> _ASSIGNED TASK_: Because the pictures are not wanted, reproduce the rest of the records below exactly as they stand.

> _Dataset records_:

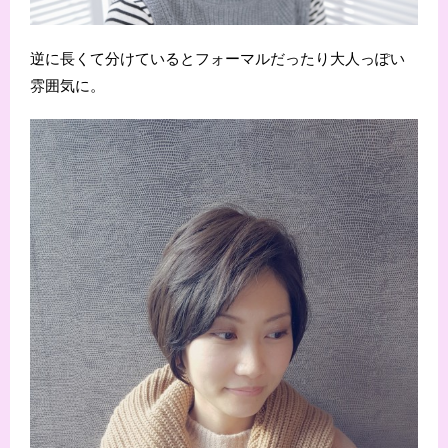
逆に長くて分けているとフォーマルだったり大人っぽい
雰囲気に。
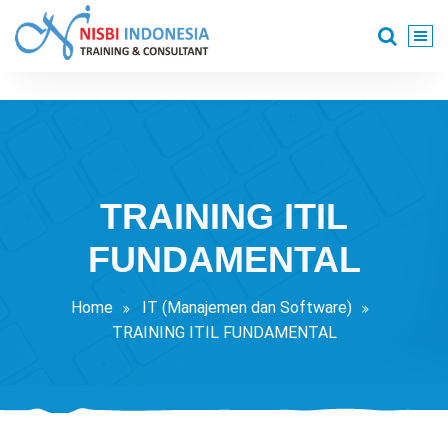
Skip
to
content
Training Consultant
TRAINING ITIL
FUNDAMENTAL
Home
IT (Manajemen dan Software)
TRAINING ITIL FUNDAMENTAL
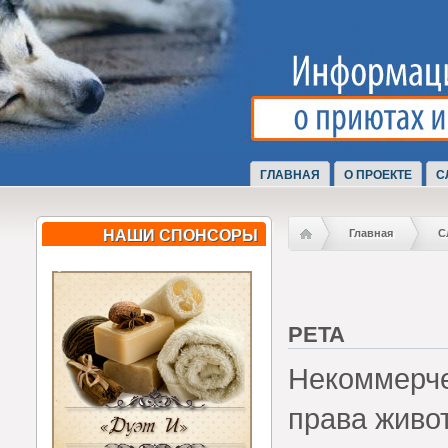
ГЛАВНАЯ
О ПРОЕКТЕ
С
НАШИ СПОНСОРЫ
Главная
С
PETA
Некоммерче
права живо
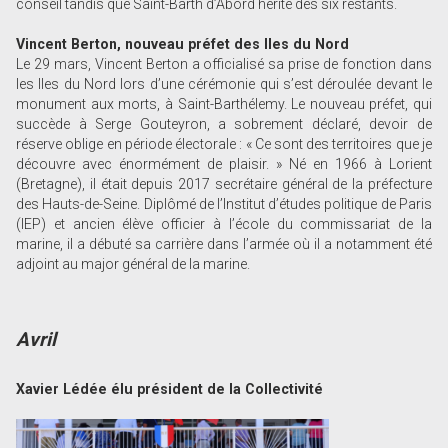
conseil tandis que Saint-Barth d’Abord hérite des six restants.
Vincent Berton, nouveau préfet des Iles du Nord
Le 29 mars, Vincent Berton a officialisé sa prise de fonction dans
les Iles du Nord lors d’une cérémonie qui s’est déroulée devant le
monument aux morts, à Saint-Barthélemy. Le nouveau préfet, qui
succède à Serge Gouteyron, a sobrement déclaré, devoir de
réserve oblige en période électorale : « Ce sont des territoires que je
découvre avec énormément de plaisir. » Né en 1966 à Lorient
(Bretagne), il était depuis 2017 secrétaire général de la préfecture
des Hauts-de-Seine. Diplômé de l’Institut d’études politique de Paris
(IEP) et ancien élève officier à l’école du commissariat de la
marine, il a débuté sa carrière dans l’armée où il a notamment été
adjoint au major général de la marine.
Avril
Xavier Lédée élu président de la Collectivité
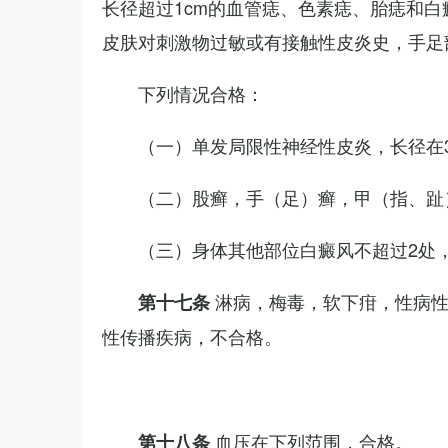
长径超过1cm的血管痣、色素痣、胎痣和
皮肤对刺激物过敏或有接触性皮炎史，手足
下列情况合格：
（一）单发局限性神经性皮炎，长径在3
（二）股癣，手（足）癣，甲（指、趾
（三）身体其他部位白癜风不超过2处，
淋病，梅毒，软下疳，性病
第十七条
性传播疾病，不合格。
血压在下列范围，合格。
第十八条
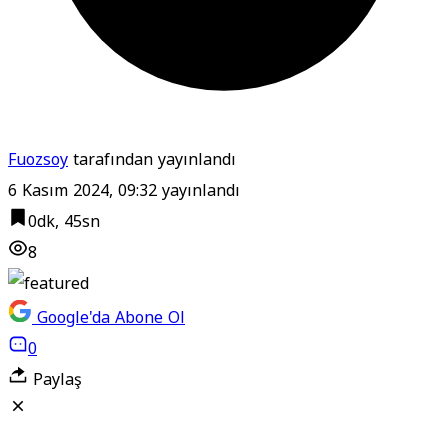
Fuozsoy
tarafından yayınlandı
6 Kasım 2024, 09:32
yayınlandı
0dk, 45sn
8
Google'da Abone Ol
0
Paylaş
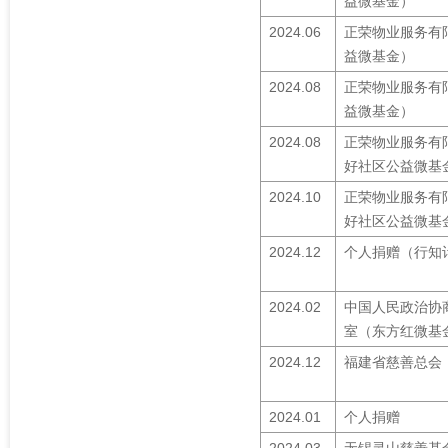
益微基金）
2024.06
正荣物业服务有
益微基金）
2024.08
正荣物业服务有
益微基金）
2024.08
正荣物业服务有
好社区公益微基
2024.10
正荣物业服务有
好社区公益微基
2024.12
个人捐赠（行知
2024.02
中国人民政治协
室（东方红微基
2024.12
福建省慈善总会
2024.01
个人捐赠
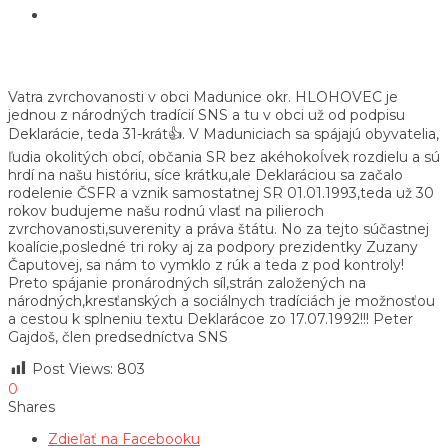
Vatra zvrchovanosti v obci Madunice okr. HLOHOVEC je
jednou z národných tradícií SNS a tu v obci už od podpisu
Deklarácie, teda 31-krát👍. V Maduniciach sa spájajú obyvatelia,
ľudia okolitých obcí, občania SR bez akéhokoĺvek rozdielu a sú
hrdí na našu históriu, síce krátku,ale Deklaráciou sa začalo
rodelenie ČSFR a vznik samostatnej SR 01.01.1993,teda už 30
rokov budujeme našu rodnú vlasť na pilieroch
zvrchovanosti,suverenity a práva štátu. No za tejto súčastnej
koalície,posledné tri roky aj za podpory prezidentky Zuzany
Čaputovej, sa nám to vymklo z rúk a teda z pod kontroly!
Preto spájanie pronárodných síl,strán založených na
národných,kresťanských a sociálnych tradíciách je možnosťou
a cestou k splneniu textu Deklarácoe zo 17.07.1992!!! Peter
Gajdoš, člen predsedníctva SNS
Post Views:
803
0
Shares
Zdieľať na Facebooku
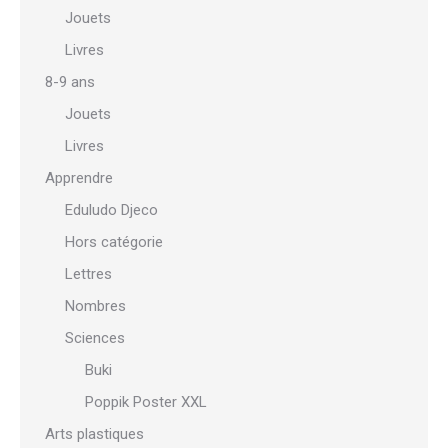
Jouets
Livres
8-9 ans
Jouets
Livres
Apprendre
Eduludo Djeco
Hors catégorie
Lettres
Nombres
Sciences
Buki
Poppik Poster XXL
Arts plastiques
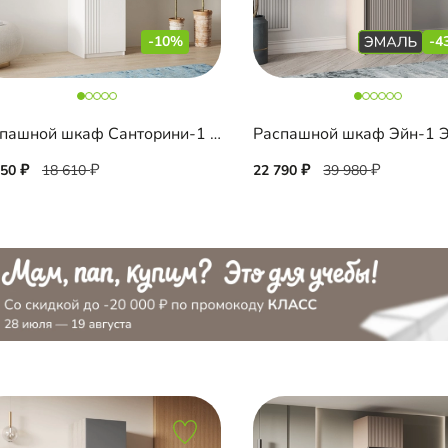
-10%
-4
Распашной шкаф Санторини-1 Лайф
750
18 610
22 790
39 980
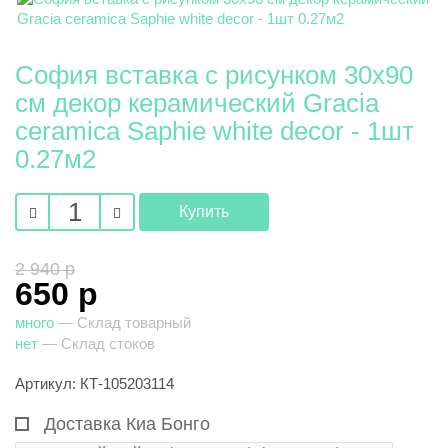
София вставка с рисунком 30х90
см декор керамический Gracia
ceramica Saphie white decor - 1шт
0.27м2
2 940 р
650 р
много
— Склад товарный
нет
— Склад стоков
Артикул: КТ-105203114
Доставка Киа Бонго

> _SOLUTION TO THIS TASK_:
逆に長くて分けているとフォーマルだったり大人っぽい
雰囲気に。
Skip
to
content
Training Consultant
TRAINING ITIL
FUNDAMENTAL
Home
IT (Manajemen dan Software)
TRAINING ITIL FUNDAMENTAL
ГЛАВНАЯ
О ПРОЕКТЕ
С
НАШИ СПОНСОРЫ
Главная
С
PETA
Некоммерче
права живо
conseil tandis que Saint-Barth d’Abord hérite des six restants.
Vincent Berton, nouveau préfet des Iles du Nord
Le 29 mars, Vincent Berton a officialisé sa prise de fonction dans
les Iles du Nord lors d’une cérémonie qui s’est déroulée devant le
monument aux morts, à Saint-Barthélemy. Le nouveau préfet, qui
succède à Serge Gouteyron, a sobrement déclaré, devoir de
réserve oblige en période électorale : « Ce sont des territoires que je
découvre avec énormément de plaisir. » Né en 1966 à Lorient
(Bretagne), il était depuis 2017 secrétaire général de la préfecture
des Hauts-de-Seine. Diplômé de l’Institut d’études politique de Paris
(IEP) et ancien élève officier à l’école du commissariat de la
marine, il a débuté sa carrière dans l’armée où il a notamment été
adjoint au major général de la marine.
Avril
Xavier Lédée élu président de la Collectivité
长径超过1cm的血管痣、色素痣、胎痣和
皮肤对刺激物过敏或有接触性皮炎史，手足
下列情况合格：
（一）单发局限性神经性皮炎，长径在3
（二）股癣，手（足）癣，甲（指、趾
（三）身体其他部位白癜风不超过2处，
淋病，梅毒，软下疳，性病
第十七条
性传播疾病，不合格。
血压在下列范围，合格。
第十八条
Fuozsoy
tarafından yayınlandı
6 Kasım 2024, 09:32
yayınlandı
0dk, 45sn
8
Google'da Abone Ol
0
Paylaş
益微基金）
2024.06
正荣物业服务有
益微基金）
2024.08
正荣物业服务有
益微基金）
2024.08
正荣物业服务有
好社区公益微基
2024.10
正荣物业服务有
好社区公益微基
2024.12
个人捐赠（行知
2024.02
中国人民政治协
室（东方红微基
2024.12
福建省慈善总会
2024.01
个人捐赠
Vatra zvrchovanosti v obci Madunice okr. HLOHOVEC je
jednou z národných tradícií SNS a tu v obci už od podpisu
Deklarácie, teda 31-krát👍. V Maduniciach sa spájajú obyvatelia,
ľudia okolitých obcí, občania SR bez akéhokoĺvek rozdielu a sú
hrdí na našu históriu, síce krátku,ale Deklaráciou sa začalo
rodelenie ČSFR a vznik samostatnej SR 01.01.1993,teda už 30
rokov budujeme našu rodnú vlasť na pilieroch
zvrchovanosti,suverenity a práva štátu. No za tejto súčastnej
koalície,posledné tri roky aj za podpory prezidentky Zuzany
Čaputovej, sa nám to vymklo z rúk a teda z pod kontroly!
Preto spájanie pronárodných síl,strán založených na
národných,kresťanských a sociálnych tradíciách je možnosťou
a cestou k splneniu textu Deklarácoe zo 17.07.1992!!! Peter
Gajdoš, člen predsedníctva SNS
Post Views:
803
0
Shares
Zdieľať na Facebooku
Jouets
Livres
8-9 ans
Jouets
Livres
Apprendre
Eduludo Djeco
Hors catégorie
Lettres
Nombres
Sciences
Buki
Poppik Poster XXL
Arts plastiques
-10%
-4
Распашной шкаф Санторини-1 Лайф
750
18 610
22 790
39 980
София вставка с рисунком 30х90
см декор керамический Gracia
ceramica Saphie white decor - 1шт
0.27м2
2 940 р
650 р
много
— Склад товарный
нет
— Склад стоков
Артикул: КТ-105203114
Доставка Киа Бонго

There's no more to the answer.